**Task:**
Which lines belong in the answer? Exactly those from the line containing "(1010, 508) none" through the last line of the records below, repeated as written.

**Records to use:**
============================================================

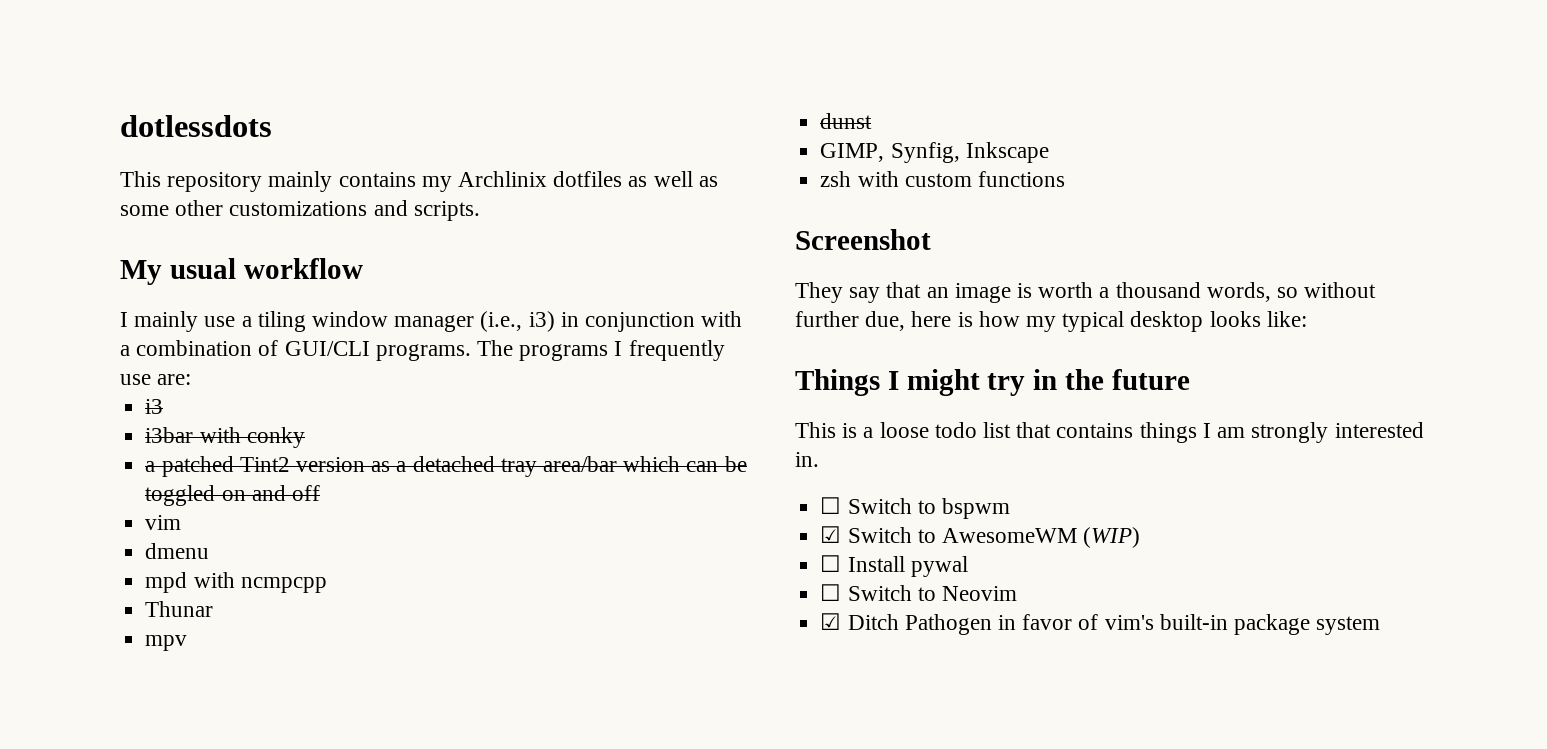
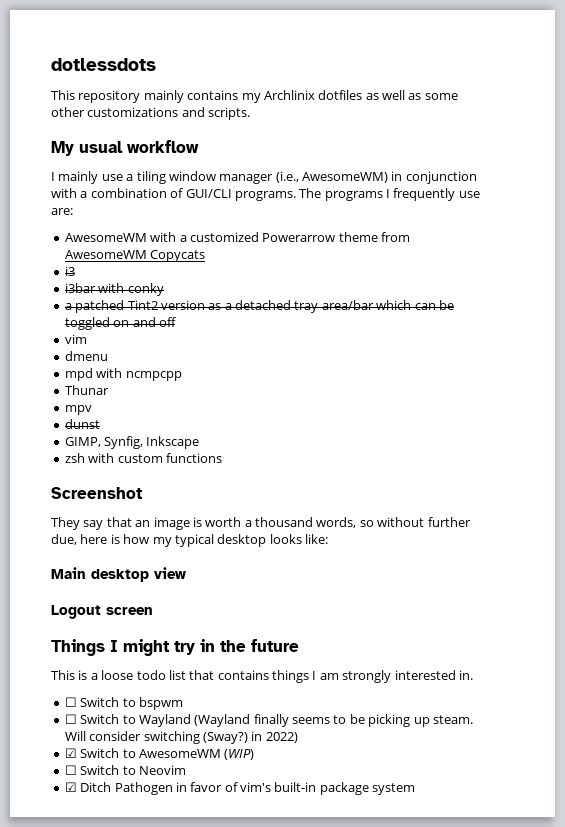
[528,311,555,332] i3) -> [302,172,388,183] AwesomeWM)
(192, 379) none -> [64,232,410,242] [64,250,206,262] // AwesomeWM with a customized Powerarrow theme from AwesomeWM Copycats
(1307, 319) none -> [51,567,186,582] [51,605,153,619] // Main desktop view // Logout screen
(1010, 508) none -> [64,714,473,727] [64,731,298,744] // ☐ Switch to Wayland (Wayland finally seems to be picking up steam. Will consider switching (Sway?) in 2022)
[820,555,968,577] // ☐ Install pywal -> (255, 754) none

============================================================

**Task answer:**
(1010, 508) none -> [64,714,473,727] [64,731,298,744] // ☐ Switch to Wayland (Wayland finally seems to be picking up steam. Will consider switching (Sway?) in 2022)
[820,555,968,577] // ☐ Install pywal -> (255, 754) none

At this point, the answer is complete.